Stored data START

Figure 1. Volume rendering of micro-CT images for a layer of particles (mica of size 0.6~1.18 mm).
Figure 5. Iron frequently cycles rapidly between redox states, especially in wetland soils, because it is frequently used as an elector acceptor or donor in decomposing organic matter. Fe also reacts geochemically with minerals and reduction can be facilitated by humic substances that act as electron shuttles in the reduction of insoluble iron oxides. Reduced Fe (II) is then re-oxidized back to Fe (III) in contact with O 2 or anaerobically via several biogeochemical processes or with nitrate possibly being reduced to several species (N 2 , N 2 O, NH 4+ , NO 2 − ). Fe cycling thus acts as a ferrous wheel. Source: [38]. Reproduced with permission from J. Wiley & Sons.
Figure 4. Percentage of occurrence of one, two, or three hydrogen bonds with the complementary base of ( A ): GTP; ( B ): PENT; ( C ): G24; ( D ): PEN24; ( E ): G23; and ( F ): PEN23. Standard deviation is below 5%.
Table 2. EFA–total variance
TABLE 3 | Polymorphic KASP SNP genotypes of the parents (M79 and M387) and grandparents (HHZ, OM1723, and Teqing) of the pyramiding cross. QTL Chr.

Stored data END
Stored data START

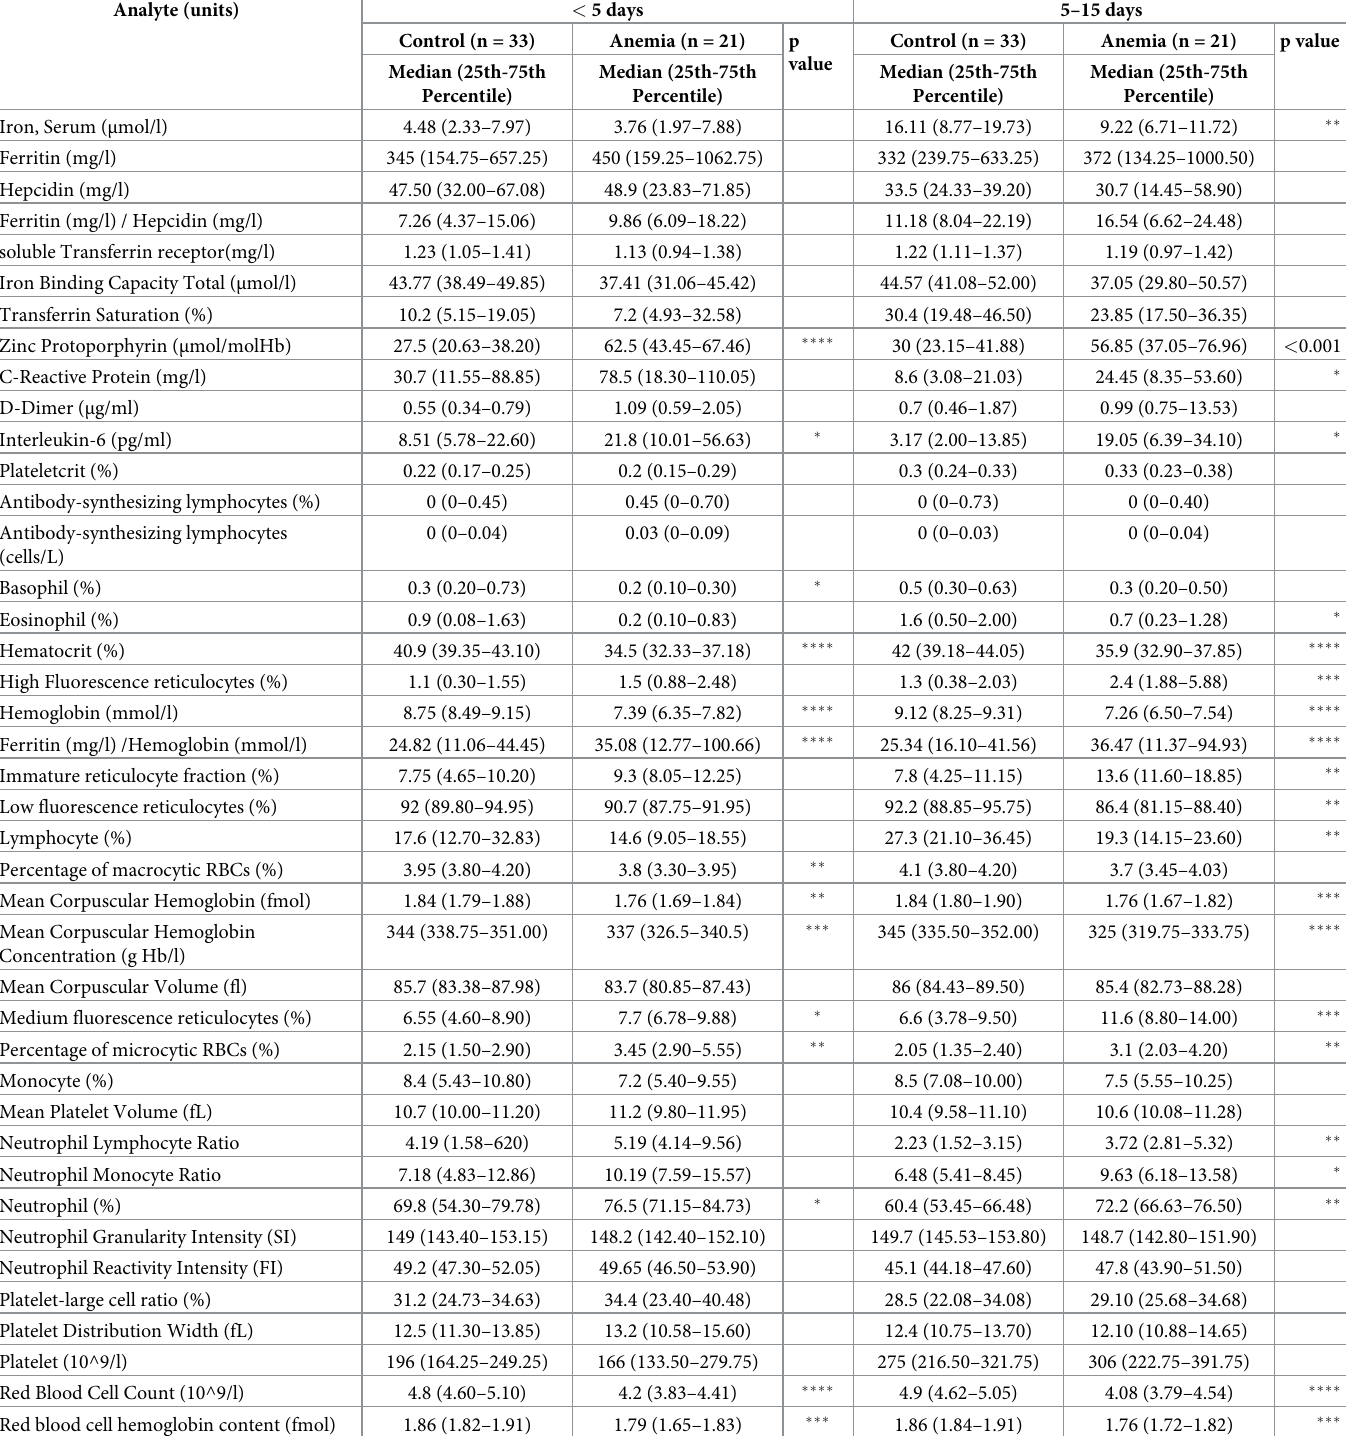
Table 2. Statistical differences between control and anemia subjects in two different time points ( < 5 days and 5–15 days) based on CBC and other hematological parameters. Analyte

Stored data END
Stored data START

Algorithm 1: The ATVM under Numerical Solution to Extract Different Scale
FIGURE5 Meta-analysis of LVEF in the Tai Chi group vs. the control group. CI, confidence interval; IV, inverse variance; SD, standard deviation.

Stored data END

• [Task to complete] Reproduce each line of the records in which the string "deviation" appears.

• [Response area]
Figure 4. Percentage of occurrence of one, two, or three hydrogen bonds with the complementary base of ( A ): GTP; ( B ): PENT; ( C ): G24; ( D ): PEN24; ( E ): G23; and ( F ): PEN23. Standard deviation is below 5%.
FIGURE5 Meta-analysis of LVEF in the Tai Chi group vs. the control group. CI, confidence interval; IV, inverse variance; SD, standard deviation.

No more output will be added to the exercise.